125% of the largest load FLC plus total FLC of all other possible connected loads, rounded up to the nearest standard size. It's in the NEC.

So 4.2 x 1.25 = 5.25 + 4.2 + 10 + about 1A for the CPT = 20.45A, round up to 25A. 

Well whadayaknow...


----------



## Felidan (Jan 21, 2011)

Is it 430.110 you are looking at?


----------



## JRaef (Mar 23, 2009)

Felidan said:


> Is it 430.110 you are looking at?


Huh, interesting. Yes that's apparently the section, but I remembered it as 125%, not 115%. I'll have to look at my 2002 book and see if that has changed, or maybe I'm remembering UL508 rules. Now I'm questioning where my brain came up with 125%...


----------



## McClary’s Electrical (Feb 21, 2009)

JRaef said:


> Huh, interesting. Yes that's apparently the section, but I remembered it as 125%, not 115%. I'll have to look at my 2002 book and see if that has changed, or maybe I'm remembering UL508 rules. Now I'm questioning where my brain came up with 125%...

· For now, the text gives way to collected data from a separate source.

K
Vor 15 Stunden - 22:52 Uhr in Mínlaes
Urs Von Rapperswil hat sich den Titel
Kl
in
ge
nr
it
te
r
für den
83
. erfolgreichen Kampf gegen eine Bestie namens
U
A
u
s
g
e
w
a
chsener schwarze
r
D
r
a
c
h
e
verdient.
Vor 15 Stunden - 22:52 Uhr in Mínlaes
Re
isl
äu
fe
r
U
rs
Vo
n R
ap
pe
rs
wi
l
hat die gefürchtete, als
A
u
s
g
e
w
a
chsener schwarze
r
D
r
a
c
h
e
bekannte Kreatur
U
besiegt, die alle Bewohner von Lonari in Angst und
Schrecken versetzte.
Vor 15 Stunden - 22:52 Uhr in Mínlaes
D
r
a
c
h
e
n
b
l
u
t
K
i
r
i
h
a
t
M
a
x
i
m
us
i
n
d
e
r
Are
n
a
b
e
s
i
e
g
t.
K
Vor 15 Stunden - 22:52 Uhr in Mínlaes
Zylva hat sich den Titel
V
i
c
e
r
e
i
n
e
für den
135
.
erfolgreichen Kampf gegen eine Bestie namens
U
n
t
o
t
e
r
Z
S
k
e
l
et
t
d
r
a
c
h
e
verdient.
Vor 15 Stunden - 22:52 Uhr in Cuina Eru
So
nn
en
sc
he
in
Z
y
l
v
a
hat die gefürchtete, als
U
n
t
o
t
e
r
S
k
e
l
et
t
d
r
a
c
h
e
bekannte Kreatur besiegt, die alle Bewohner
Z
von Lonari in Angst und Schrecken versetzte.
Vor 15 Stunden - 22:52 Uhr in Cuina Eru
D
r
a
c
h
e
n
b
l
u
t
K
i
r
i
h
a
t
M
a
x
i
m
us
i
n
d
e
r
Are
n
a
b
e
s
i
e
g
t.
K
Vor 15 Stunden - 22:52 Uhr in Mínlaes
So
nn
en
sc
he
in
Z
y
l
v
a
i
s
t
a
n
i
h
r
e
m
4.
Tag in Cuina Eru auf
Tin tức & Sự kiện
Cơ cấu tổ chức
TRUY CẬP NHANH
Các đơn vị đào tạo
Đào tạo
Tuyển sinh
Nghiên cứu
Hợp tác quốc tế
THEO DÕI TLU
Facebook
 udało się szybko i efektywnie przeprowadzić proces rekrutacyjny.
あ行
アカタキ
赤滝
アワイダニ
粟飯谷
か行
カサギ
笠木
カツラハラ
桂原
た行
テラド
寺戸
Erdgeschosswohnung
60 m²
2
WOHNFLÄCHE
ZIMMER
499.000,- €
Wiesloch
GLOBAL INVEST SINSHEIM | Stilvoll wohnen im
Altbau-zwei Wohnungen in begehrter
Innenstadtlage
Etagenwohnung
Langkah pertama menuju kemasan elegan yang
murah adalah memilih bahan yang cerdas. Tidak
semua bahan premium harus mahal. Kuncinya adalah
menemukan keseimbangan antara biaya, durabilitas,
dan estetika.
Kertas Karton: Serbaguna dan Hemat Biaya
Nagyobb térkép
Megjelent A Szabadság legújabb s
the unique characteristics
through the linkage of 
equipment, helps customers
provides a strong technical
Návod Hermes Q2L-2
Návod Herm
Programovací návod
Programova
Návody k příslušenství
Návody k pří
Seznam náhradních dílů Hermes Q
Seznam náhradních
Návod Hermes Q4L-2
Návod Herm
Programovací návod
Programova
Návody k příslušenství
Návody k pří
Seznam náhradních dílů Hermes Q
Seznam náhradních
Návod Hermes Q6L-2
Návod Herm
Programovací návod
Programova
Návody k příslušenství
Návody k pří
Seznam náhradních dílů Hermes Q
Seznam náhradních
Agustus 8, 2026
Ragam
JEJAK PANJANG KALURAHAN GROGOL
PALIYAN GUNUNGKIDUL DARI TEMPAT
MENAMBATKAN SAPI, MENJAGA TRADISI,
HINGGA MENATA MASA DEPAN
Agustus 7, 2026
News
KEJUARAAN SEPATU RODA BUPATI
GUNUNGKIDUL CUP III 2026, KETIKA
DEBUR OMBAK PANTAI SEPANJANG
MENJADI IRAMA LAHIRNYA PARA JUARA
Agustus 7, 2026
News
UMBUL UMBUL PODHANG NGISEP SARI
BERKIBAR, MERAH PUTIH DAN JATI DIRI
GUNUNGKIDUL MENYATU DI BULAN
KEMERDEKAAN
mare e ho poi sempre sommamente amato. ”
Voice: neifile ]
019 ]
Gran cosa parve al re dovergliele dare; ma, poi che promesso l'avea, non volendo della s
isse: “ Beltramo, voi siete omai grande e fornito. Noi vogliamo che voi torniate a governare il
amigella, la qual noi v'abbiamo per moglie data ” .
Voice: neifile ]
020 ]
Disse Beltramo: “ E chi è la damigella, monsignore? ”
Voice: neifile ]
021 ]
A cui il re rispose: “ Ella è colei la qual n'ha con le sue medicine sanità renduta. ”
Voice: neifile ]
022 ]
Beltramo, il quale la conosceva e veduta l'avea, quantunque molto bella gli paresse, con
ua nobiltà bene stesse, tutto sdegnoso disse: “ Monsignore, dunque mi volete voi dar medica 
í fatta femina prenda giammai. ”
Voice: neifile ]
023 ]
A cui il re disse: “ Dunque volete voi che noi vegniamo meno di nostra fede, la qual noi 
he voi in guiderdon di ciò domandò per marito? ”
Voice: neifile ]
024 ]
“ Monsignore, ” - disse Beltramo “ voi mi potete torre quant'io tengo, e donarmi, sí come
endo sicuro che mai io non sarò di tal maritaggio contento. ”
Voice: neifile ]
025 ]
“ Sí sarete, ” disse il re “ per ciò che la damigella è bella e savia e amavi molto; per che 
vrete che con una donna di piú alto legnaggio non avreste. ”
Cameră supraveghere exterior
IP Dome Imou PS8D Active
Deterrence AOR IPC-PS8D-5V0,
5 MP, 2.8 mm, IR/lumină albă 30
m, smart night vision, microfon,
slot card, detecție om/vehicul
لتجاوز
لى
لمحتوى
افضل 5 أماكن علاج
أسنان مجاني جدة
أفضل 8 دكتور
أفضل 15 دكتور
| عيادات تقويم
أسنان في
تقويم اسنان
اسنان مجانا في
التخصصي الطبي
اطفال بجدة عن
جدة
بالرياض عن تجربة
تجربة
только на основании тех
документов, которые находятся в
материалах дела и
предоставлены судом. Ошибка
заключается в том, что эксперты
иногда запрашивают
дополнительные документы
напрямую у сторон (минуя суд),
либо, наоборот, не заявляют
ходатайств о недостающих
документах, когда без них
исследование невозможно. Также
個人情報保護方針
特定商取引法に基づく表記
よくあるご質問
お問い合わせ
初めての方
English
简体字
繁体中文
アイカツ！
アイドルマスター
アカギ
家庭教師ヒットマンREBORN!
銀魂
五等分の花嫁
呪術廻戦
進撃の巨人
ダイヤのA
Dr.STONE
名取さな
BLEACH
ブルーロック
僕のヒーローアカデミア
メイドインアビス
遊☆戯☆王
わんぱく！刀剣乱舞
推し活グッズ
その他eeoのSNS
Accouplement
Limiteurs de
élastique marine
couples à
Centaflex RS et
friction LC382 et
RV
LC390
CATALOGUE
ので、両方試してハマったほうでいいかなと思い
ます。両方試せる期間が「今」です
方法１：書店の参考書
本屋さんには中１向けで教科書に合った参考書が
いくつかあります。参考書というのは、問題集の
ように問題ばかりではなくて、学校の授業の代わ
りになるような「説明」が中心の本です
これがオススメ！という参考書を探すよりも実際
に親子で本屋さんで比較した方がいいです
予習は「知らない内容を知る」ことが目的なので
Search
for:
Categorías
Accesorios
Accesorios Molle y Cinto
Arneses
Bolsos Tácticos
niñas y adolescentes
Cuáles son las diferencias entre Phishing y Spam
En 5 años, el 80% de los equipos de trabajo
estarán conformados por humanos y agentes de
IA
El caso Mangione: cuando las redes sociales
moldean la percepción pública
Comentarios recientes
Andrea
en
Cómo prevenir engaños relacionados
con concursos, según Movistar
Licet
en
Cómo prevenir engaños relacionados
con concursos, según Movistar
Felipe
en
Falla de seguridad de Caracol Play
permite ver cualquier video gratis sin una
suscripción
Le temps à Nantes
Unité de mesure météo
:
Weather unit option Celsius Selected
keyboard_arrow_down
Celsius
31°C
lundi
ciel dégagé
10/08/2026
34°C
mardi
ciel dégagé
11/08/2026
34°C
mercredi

440.33 is one of the placest you may have seen it


----------



## JRaef (Mar 23, 2009)

Nope, here's where I got it from:

430.24 Several Motors or a Motor(s) and Other Load(s).
Conductors supplying several motors, or a motor(s) and
other load(s), shall have an ampacity not less than 125 percent
of the full-load current rating of the highest rated motor
plus the sum of the full-load current ratings of all the
other motors in the group, as determined by 430.6(A), plus
the ampacity required for the other loads.

So you size the conductors feeding it per this rule, then size the feeder to protect the conductors. But the disconnect INSIDE the control panel could apparently be sized at 115% per the above.


----------